IBM’s new Watson large-scale speech model brings generative AI to mobile phones
Generative AI has entered our everyday lexicon with its incredible text and image generation capabilities and the promise of revolutionizing how companies handle core business functions, so most people have probably heard of Large-Scale Language Models (LLMs). . Now more than ever I think about that talking Connecting to AI through a chat interface or having it perform a specific task is a practical reality. Tremendous progress is being made in adopting this technology to positively impact our everyday experiences as individuals and consumers.
But what about in the world of voices? With so much attention focused on LLM as a catalyst for improved generative AI chat capabilities, not many people are talking about how it can be applied to voice-based conversation experiences. Modern contact centers are now dominated by strictly conversational experiences (yes, interactive voice response (IVR) is still the standard). Enter the world of Large-Scale Speech Models (LSMs). Yes, LLM has a cousin that offers more of the benefits and possibilities one would expect from generative AI, but this time customers can interact with an assistant over the phone.
Over the past few months, the IBM watsonx development team and IBM Research have been hard at work developing a new, state-of-the-art Large Speech Model (LSM). Based on transducer technology, LSM uses massive amounts of training data and model parameters to provide accuracy in speech recognition. Built specifically for customer care use cases such as self-service phone assistant and real-time call transcription, LSM provides advanced, out-of-the-box transcription capabilities to deliver a seamless customer experience.
We’re excited to announce new LSM deployments in English and Japanese, now available exclusively in closed beta to Watson Speech to Text and watsonx Assistant phone customers.
We could go on and on about how great these models are, but really the bottom line is this: Performance. Internal benchmarking shows that the new LSM is the most accurate speech model to date, outperforming OpenAI’s Whisper model in short-form English use cases. We compared the baseline performance of the English LSM against OpenAI’s Whisper model on five real-world customer use cases with phone calls and found that the IBM LSM had a 42% lower word error rate (WER). Whisper model (see footnote (1) for evaluation methodology)

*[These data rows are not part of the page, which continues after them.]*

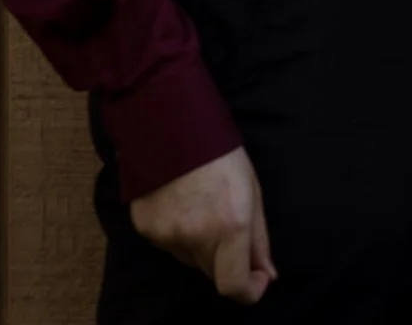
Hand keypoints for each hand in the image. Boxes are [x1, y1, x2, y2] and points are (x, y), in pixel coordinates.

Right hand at [131, 147, 275, 304]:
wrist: (169, 121)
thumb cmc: (218, 150)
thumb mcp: (251, 188)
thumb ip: (259, 237)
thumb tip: (267, 273)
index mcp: (230, 225)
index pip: (233, 286)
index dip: (249, 291)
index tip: (257, 278)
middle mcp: (196, 236)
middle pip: (213, 272)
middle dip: (226, 260)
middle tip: (229, 225)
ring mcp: (167, 235)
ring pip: (189, 258)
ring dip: (201, 245)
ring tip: (202, 204)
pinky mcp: (145, 229)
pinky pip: (168, 244)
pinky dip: (178, 233)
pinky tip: (180, 201)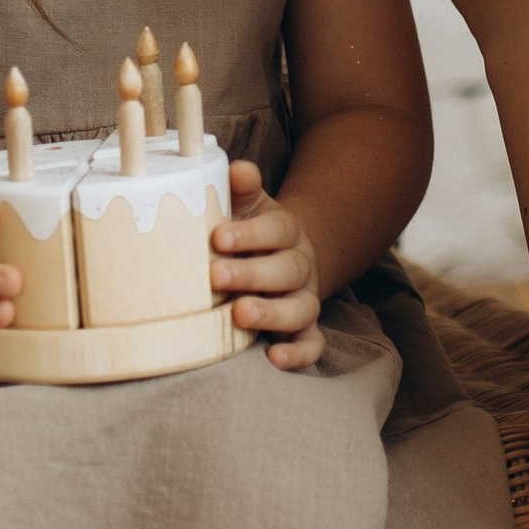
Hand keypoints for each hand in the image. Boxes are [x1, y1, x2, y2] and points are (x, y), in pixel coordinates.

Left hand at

IBM’s LSM is 5x smaller (5x fewer parameters) than the Whisper model. This means it processes audio 10x faster when running on the same hardware. With streaming, the LSM will finish processing the audio once it has finished. Whisper, on the other hand, processes audio in block mode (e.g. 30-second intervals). Let me give you an example. When processing audio files shorter than 30 seconds (e.g. 12 seconds), Whisper will fill in with silence but still take 30 seconds to process. IBM LSM processes after 12 seconds of audio is complete.
These tests indicate that LSM is very accurate in its short form. But there’s more. LSM also demonstrated comparable accuracy to Whisper in long-form use cases (such as call analysis and call summaries), as shown in the chart below.
How can I get started with this model?
Apply for our Private Beta User Program and our product management team will contact you to schedule a call. IBM LSM is in private beta, so some features are still in development.2.
Register now to explore LSM.
One Benchmarking Methodology:
- Whisper model for comparison: Medium.en
- Assessment language: US-English
- Metrics used for comparison: Word error rate, commonly known as WER, is defined as the number of editing errors (substitutions, deletions, and insertions) divided by the number of words in the reference/human transcript.
- Before scoring, all machine recordings were normalized using a whisper normalizer to remove format differences that may cause WER inconsistencies.
2 IBM’s statements regarding plans, direction and intent are subject to change or withdrawal without notice, at IBM’s sole discretion. Any information mentioned regarding potential future products is not a promise, commitment or legal obligation to provide any materials, code or functionality. The development, release and timing of future features is at IBM’s discretion.